● Task
After locating the line that contains "mouse_move(564, 309)", quote it and all lines after it through the end of the entries, and nothing more. Pictures stay out.

● Source information
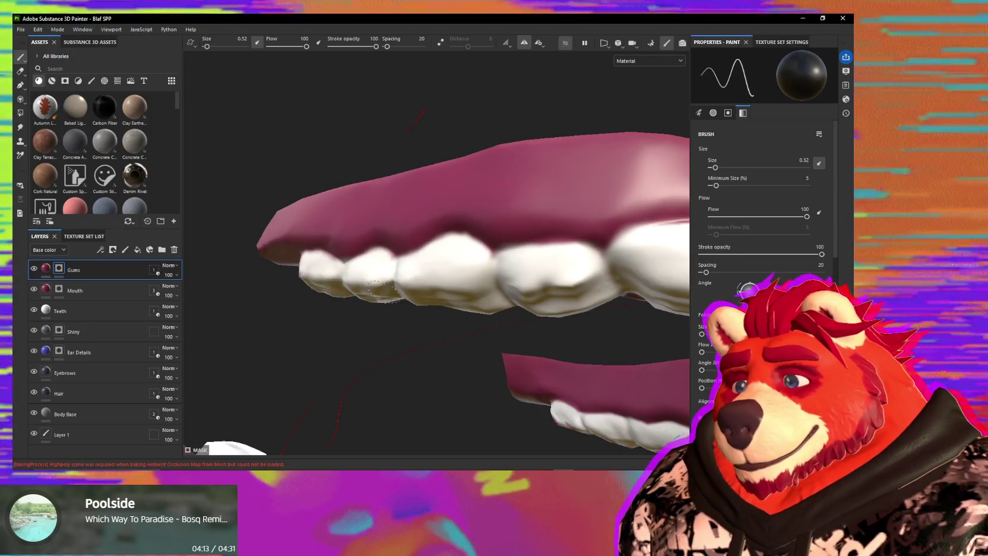
mouse_move(463, 277)
alt+mouse_down()
mouse_move(443, 261)
mouse_move(666, 289)
mouse_move(564, 309)
mouse_move(397, 276)
mouse_move(557, 335)
mouse_move(567, 316)
mouse_move(368, 248)
mouse_move(463, 227)
mouse_move(492, 208)
alt+mouse_up()
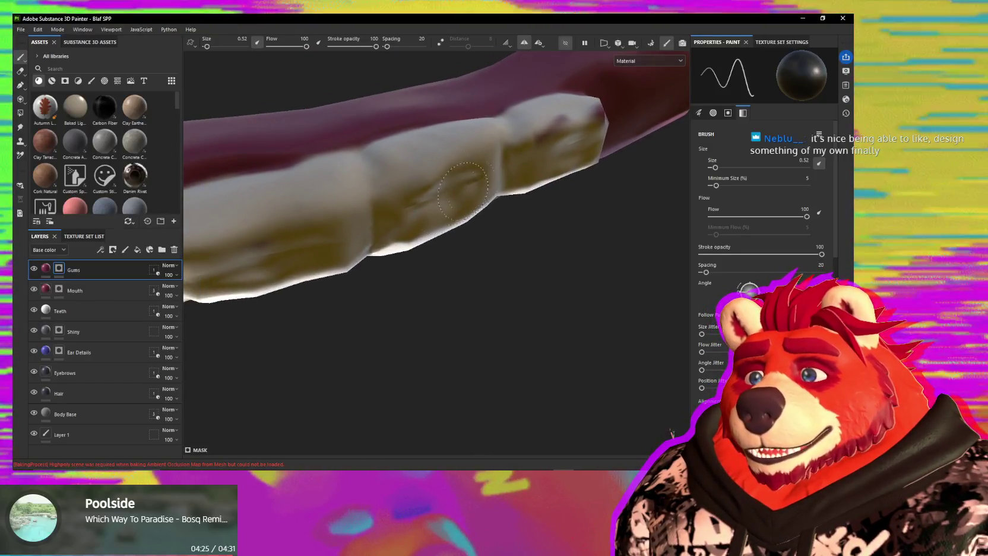
mouse_move(538, 141)
alt+mouse_down()
mouse_move(505, 186)
mouse_move(438, 216)
mouse_move(410, 196)
alt+mouse_up()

● Reply
mouse_move(564, 309)
mouse_move(397, 276)
mouse_move(557, 335)
mouse_move(567, 316)
mouse_move(368, 248)
mouse_move(463, 227)
mouse_move(492, 208)
alt+mouse_up()
mouse_move(538, 141)
alt+mouse_down()
mouse_move(505, 186)
mouse_move(438, 216)
mouse_move(410, 196)
alt+mouse_up()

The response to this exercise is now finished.